The results of the research will be utilized to help establish which dosage and pattern of BHT administration is most effective. Results will be used to come up with a prospective, randomized clinical trial with the objective of standardizing BHT dosing and administration patterns.
This research, whose participants are women between the ages of 35 and 60 who are current users of compounded bioidentical hormone therapy (BHT), is an observational one. Clinical care of the respondents won't be altered as a result of participation in the study. The study will have a timeline of 3 years.
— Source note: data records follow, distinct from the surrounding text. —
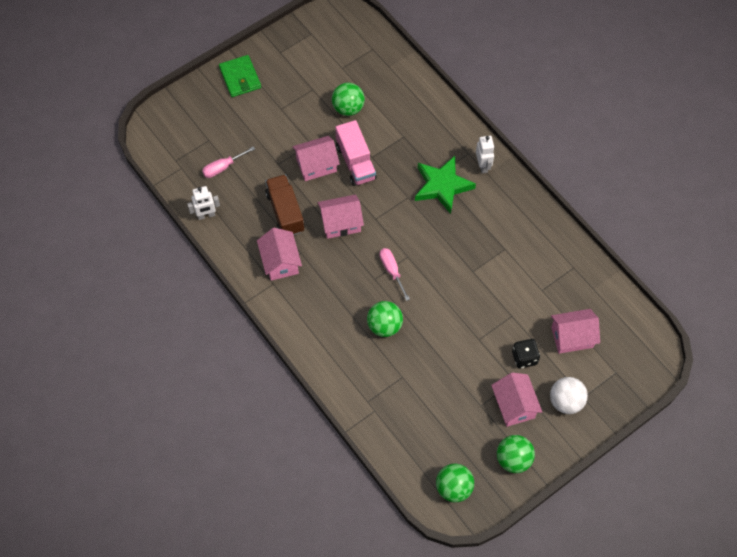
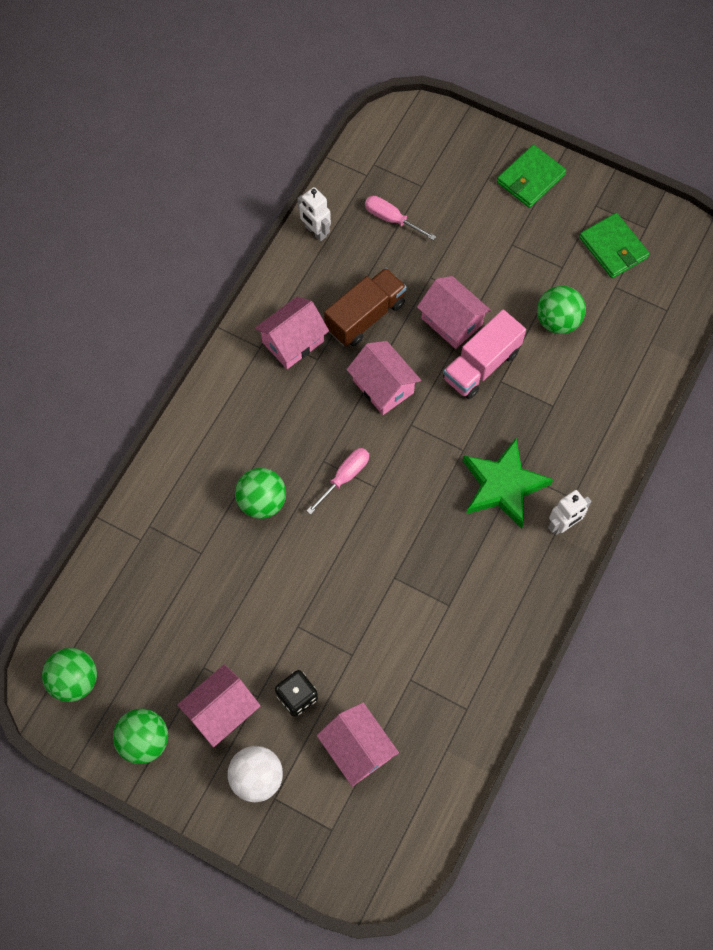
camera: 65 degrees right, 5 degrees up
(315, 56) = (613, 248): none -> green wallet

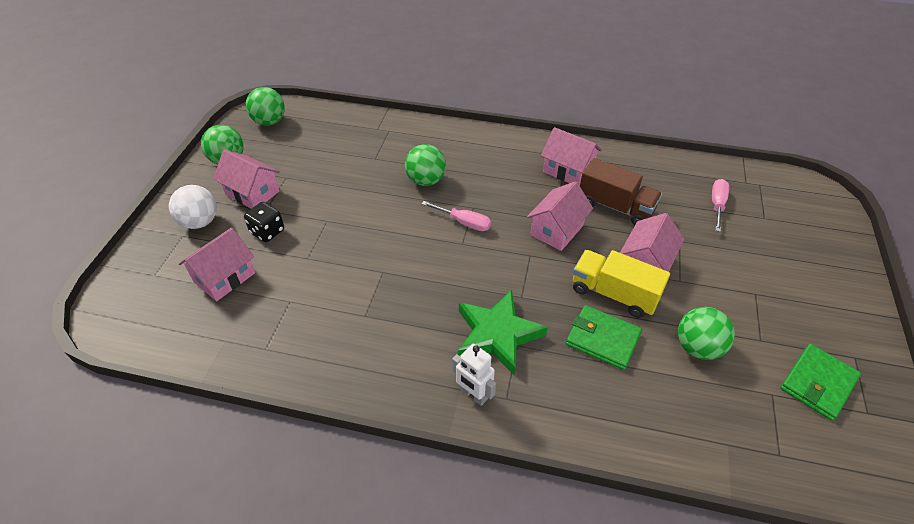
camera: 75 degrees right, 20 degrees down
(315, 232) = (671, 164): white robot -> none
(481, 365) = (614, 294): pink truck -> yellow truck
(530, 178) = (838, 295): green wallet -> green wallet (602, 339)

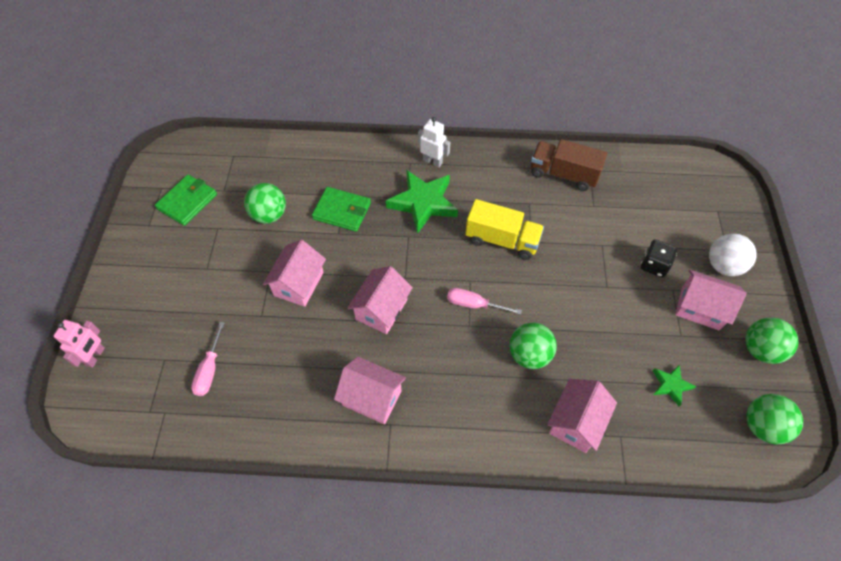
camera: 170 degrees right, 10 degrees up
(224, 277) = (659, 217): pink house -> pink house (576, 422)
(319, 149) = (671, 385): none -> green star
(614, 294) = (330, 250): yellow truck -> yellow truck (502, 240)
(615, 206) = (321, 350): brown truck -> brown truck (563, 174)
(834, 228) = (95, 356): none -> pink robot

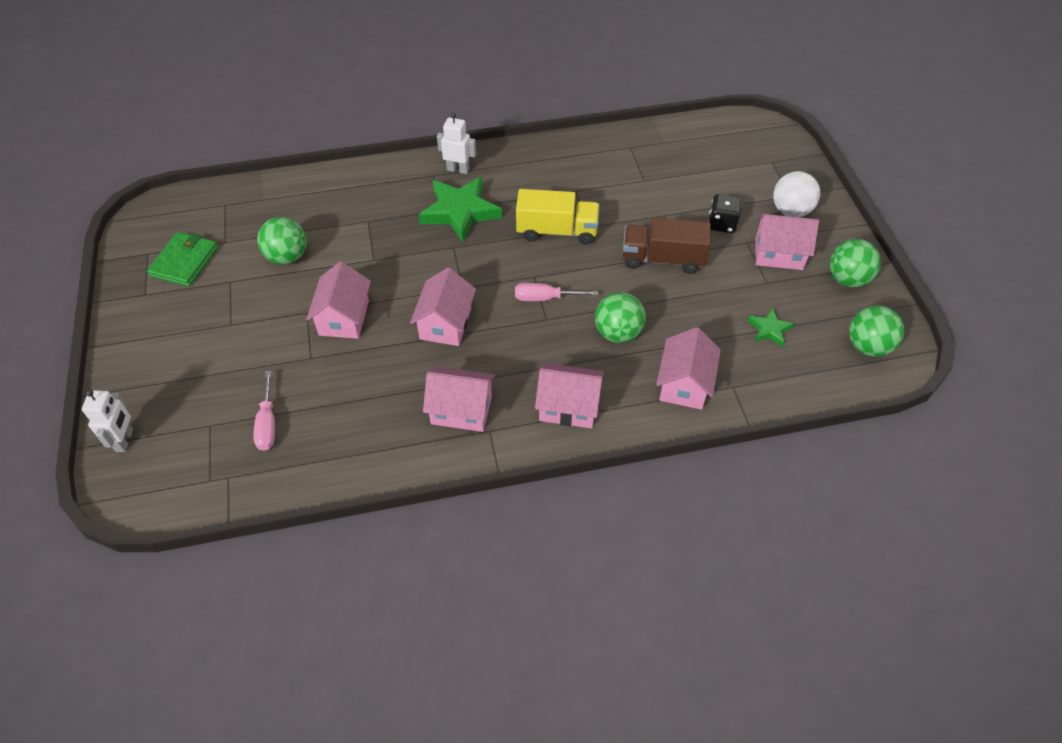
camera: 15 degrees left, 5 degrees down
(95, 356) = (125, 440): pink robot -> white robot
(342, 211) = (370, 237): green wallet -> none
(465, 418) = (568, 407): none -> pink house
(563, 174) = (603, 156): brown truck -> brown truck (662, 259)

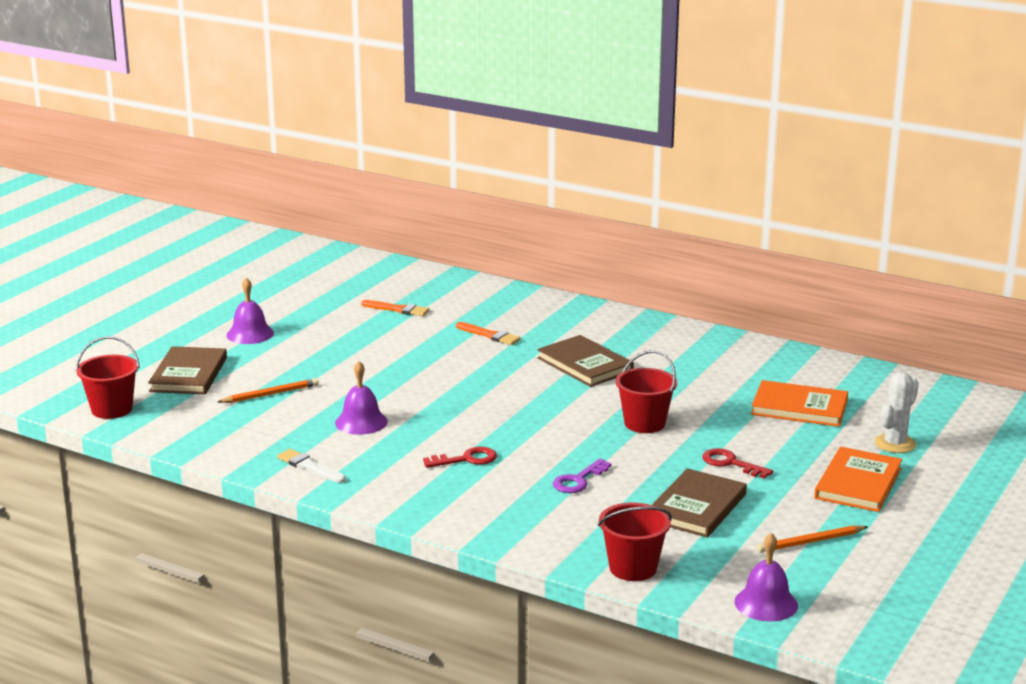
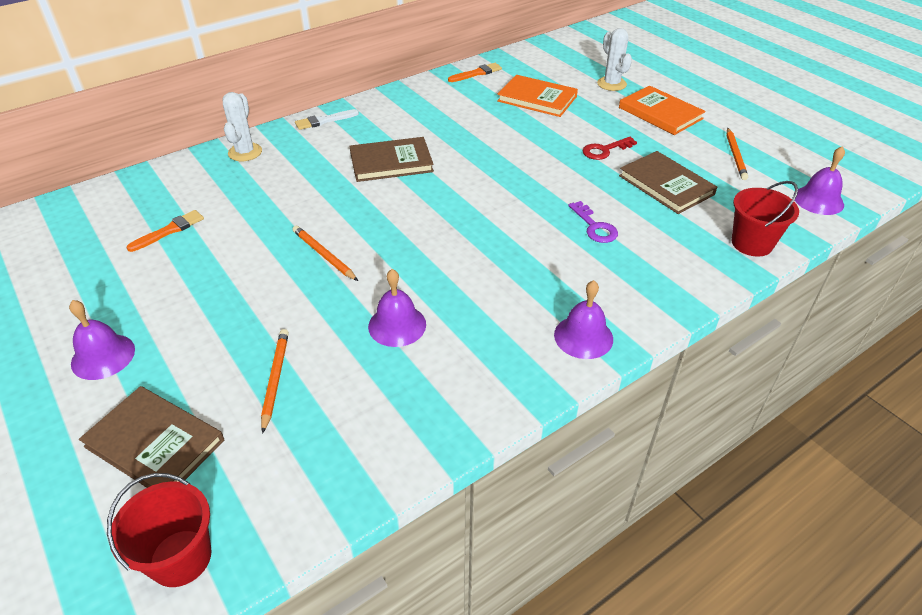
camera: 65 degrees left, 20 degrees up
(309, 467) = (471, 392): white brush -> white brush (324, 121)
(410, 501) = (583, 336): none -> purple bell
(421, 373) = (324, 255): none -> orange pencil
(466, 459) = (521, 277): red key -> none
(489, 335) = (286, 193): orange brush -> orange brush (477, 73)
(532, 302) = (245, 152): none -> white cactus
(644, 423) = (516, 166): red bucket -> none
(799, 408) = (537, 99): orange book -> orange book turned 75 degrees clockwise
Quality of life, symptom relief and impact of BHT on physical health like breast, endometrial and cardiovascular measures are among the variables that will be examined in this research.
Furthermore, the results of the research will be presented nationally and internationally, and they'll be submitted for publication in various women's and medical journals. Once again, the results of the study will be utilized to come up with a standardized BHT dosing and patterns of administration.
Among the main goals of the research are: (1) to evaluate the quality of life indicators of the patients who are currently receiving BHT at 10-12 practices of primary care providers (2) to check the effectiveness, safety and overall quality of life of respondents who are using 1 among 3 dosing patterns (3)to monitor the women's laboratory results (4) to track the adverse effects experienced by the respondents in relation to bioidentical hormone replacement therapy and (5) to measure up the compounding pharmacies' compliance to the standards.
This article was added on Wednesday 23 September, 2009.